It’s time for Mushroom Madness

Among other things, the months of April and May in Indiana are noted for a singular pastime that is pursued with almost religious fervor: morel mushroom hunting.

Once the “sponges” start popping, starting south and working northward, mushroom hunters begin sneaking through every patch of woods and trees in the state hoping to find the elusive morel. If they find them, the notoriously tight-lipped hunters won’t share a sliver of information even under threat of physical harm.

Though he probably won’t tell you his own top-secret “honey holes,” one person who does love to share information about morel mushrooms is Tom Nauman of Morel Mania, Inc. Tom is a well-known lecturer on the subject of mushroom hunting and runs the business We caught up with Tom and asked him about his ideas for finding morel mushrooms.

When asked about his personal favorite location to find mushroom, Nauman is quick to the point. “Short answer is ‘In the woods,’” he says. “The truth is that morels are wherever you find them. I have seen morels growing through the dirt floor of a garage, through a crack in a cement driveway and even in the window well of a basement. But, if you want to find a lot of them, you’ll be near an elm tree that has died within the past five years; an ash tree, a tulip poplar, a cotton wood, or an ancient apple orchard. There are others too, but those are the most common.”

He is also quick to point out that getting out in the woods and hunting is more important than the specific spot, though local knowledge does play a part.

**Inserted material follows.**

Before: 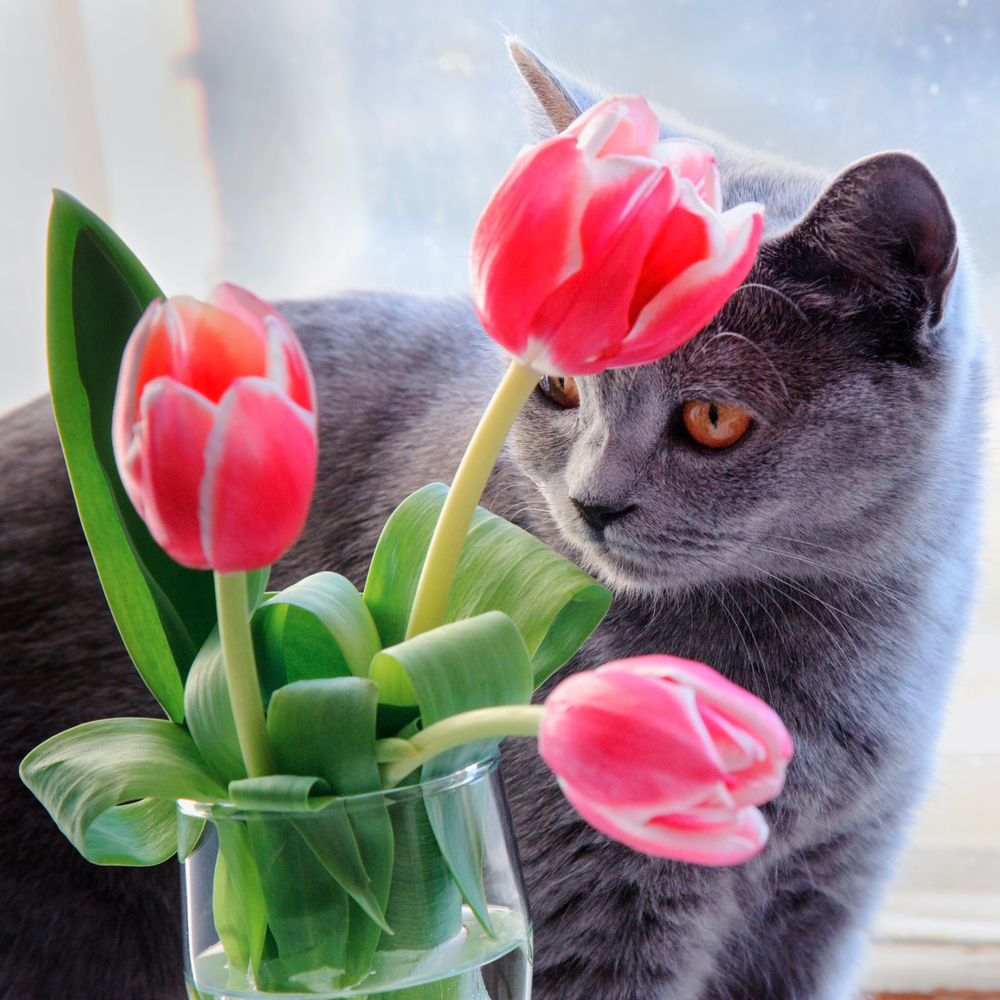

He notes, “Finding morels is about 90% luck. The other 10% is knowing when and where to get lucky at.”

The other key factor is weather. There are as many theories of ideal mushroom growing weather conditions as there are mushroom hunters but Nauman is quite specific on the key triggers he uses when planning a hunt. “(I look for) overnight lows above 55 degrees,” he said, along with “daytime highs below 70 degrees. An inch of rain every three days.”

Nauman, based in central Illinois, will be in Indiana several times during the upcoming season. He recommends the Simply Music Simply Mushrooms Festival April 24-26 in Brown County, Indiana (see related article) as an excellent opportunity for novice mushroom hunters to learn from the experts.

He also noted that, as a last resort, “…for those who can’t find any, there is an auction of fresh morels at the Mansfield Mushroom Festival April 25 & 26 in Parke County, Indiana.”